After registering with my Google ID they wanted to verify my account with a sms text message. Google is just listing 3 countries and then 'Other' for sms verification and I expected it would not work with a german cellphone. But it did ;-).
The Tutorials on their site are working nicely (even if you don't have Eclipse which they are always referring to). Just follow the instructions step by step, use ant and the command line to get through the examples. Don't copy the template project, this is not in line with the documentation.
In the last hour or so I went from nothing to a running Guestbook App at Google (try it!). Once you get the environment right, the code is pretty straight forward.
I see a couple of things which I do like about the App Engine.
Support for Google Id and Sign In
AppEngine support sign in with an Google ID with 2! lines of code. Great. I don't want to worry about that (this generates the Google login page and redirects).

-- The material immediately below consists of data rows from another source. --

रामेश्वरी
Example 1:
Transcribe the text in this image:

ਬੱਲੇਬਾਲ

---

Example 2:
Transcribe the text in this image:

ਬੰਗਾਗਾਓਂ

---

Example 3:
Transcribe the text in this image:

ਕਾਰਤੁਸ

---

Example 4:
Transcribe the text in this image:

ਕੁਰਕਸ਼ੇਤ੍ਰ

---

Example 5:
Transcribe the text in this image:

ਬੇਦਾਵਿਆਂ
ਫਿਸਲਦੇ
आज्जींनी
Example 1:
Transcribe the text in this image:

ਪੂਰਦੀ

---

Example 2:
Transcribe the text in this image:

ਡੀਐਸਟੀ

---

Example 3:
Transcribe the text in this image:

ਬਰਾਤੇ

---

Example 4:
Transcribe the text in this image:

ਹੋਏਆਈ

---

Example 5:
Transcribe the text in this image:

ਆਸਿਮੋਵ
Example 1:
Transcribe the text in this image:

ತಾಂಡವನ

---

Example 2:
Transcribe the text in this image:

UserService userService = UserServiceFactory.getUserService();
User user = userService.getCurrentUser();
Automagic Persistence
With simple annotation you persist your objects. No mapping, no nothing. You can configure if you want to be using JDO or JPA. No database hassle or whatsoever. Of course it needs to be seen how this work with more complex domain models.
``` java
@PersistenceCapable(identityType = IdentityType.APPLICATION)
..
@PrimaryKey
@Persistent(valueStrategy = IdGeneratorStrategy.IDENTITY)
private Long id;
@Persistent
private User author;
@Persistent
private String content;
@Persistent
private Date date;
...
```
Local Development - Remote Depolyment
Everything works locally. If you deploy it to Google it uses the Google facilities. I don't have to worry (deployment is one ant command).
Scalability and free Use
If your application is successful you can grow with Google. More Resources at your fingertips. Of course this costs money (but you should make money at this point right?). If you are beyond the free 10 GB bandwidth in/day, 10 GB bandwidth out/day, 5 million pageviews a month, 46.3 cpu h/day and 1000 emails/day you pay:
CPU Time $0.10/CPU hour
Bandwidth Out $0.12/GByte
Bandwidth In $0.10/GByte
Stored Data $0.005/GByte-day
Recipients Emailed $0.0001/Email
Monitoring
You get nice and detailed overview of the status of you application. You can upload new version any time and go live on demand.

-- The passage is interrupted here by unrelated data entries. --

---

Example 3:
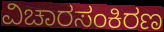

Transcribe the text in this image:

ವಿಚಾರಸಂಕಿರಣ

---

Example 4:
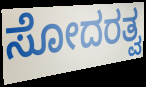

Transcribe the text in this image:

ಸೋದರತ್ವ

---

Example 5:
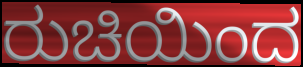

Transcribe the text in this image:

ರುಚಿಯಿಂದ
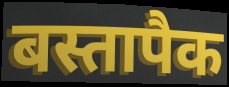
बस्तापैक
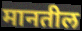
मानतील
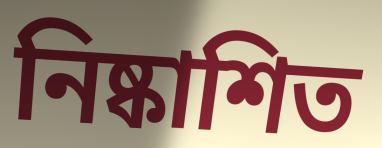
নিষ্কাশিত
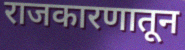
राजकारणातून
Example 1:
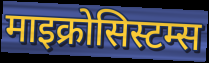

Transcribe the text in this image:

माइक्रोसिस्टम्स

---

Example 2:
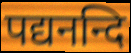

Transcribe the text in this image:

पद्यनन्दि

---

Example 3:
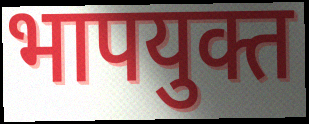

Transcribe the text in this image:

भापयुक्त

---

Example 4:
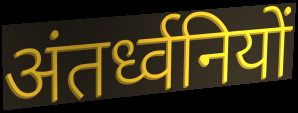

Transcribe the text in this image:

अंतर्ध्वनियों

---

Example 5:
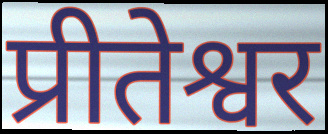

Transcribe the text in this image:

प्रीतेश्वर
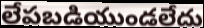
లేపబడియుండలేదు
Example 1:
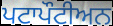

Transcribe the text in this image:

ਪਟਾਪੌਟੀਅਨ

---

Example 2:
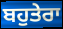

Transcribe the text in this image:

ਬਹੁਤੇਰਾ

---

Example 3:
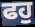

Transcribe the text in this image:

ਫਹੁ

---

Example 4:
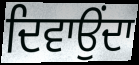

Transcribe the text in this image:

ਦਿਵਾਉਂਦਾ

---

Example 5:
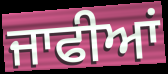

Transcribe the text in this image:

ਜਾਫੀਆਂ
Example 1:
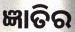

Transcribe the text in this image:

ଜ୍ଞାତିର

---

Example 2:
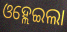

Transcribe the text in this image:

ଓହ୍ଲେଇଲା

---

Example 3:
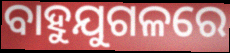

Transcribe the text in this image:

ବାହୁଯୁଗଳରେ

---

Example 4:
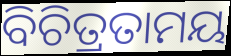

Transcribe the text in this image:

This this is limited access and Google titles it 'early look' there must be some gotchas but I hope they will get worked out. Of course you will depend on Google's code but I could imagine with a good abstraction layer you can minimize the dependencies to the AppEngine (although replacing some services you might need to use could be hard).
The downside of using it are (gathered from various sources)
No own threads
Restrictions of java.io.File
Restrictions on reflection
Maximum of 30 seconds per request
An application may not open sockets
For sure there are some more benefits in hosting with Google (I guess the same goes for Amazon with S3/EC2). In the past I heard from a couple of startups using those kind of services but I never imagined that it would be that easy. As I said, I was up and running in under one hour.
I certainly will use AppEngine for a small application in the near future.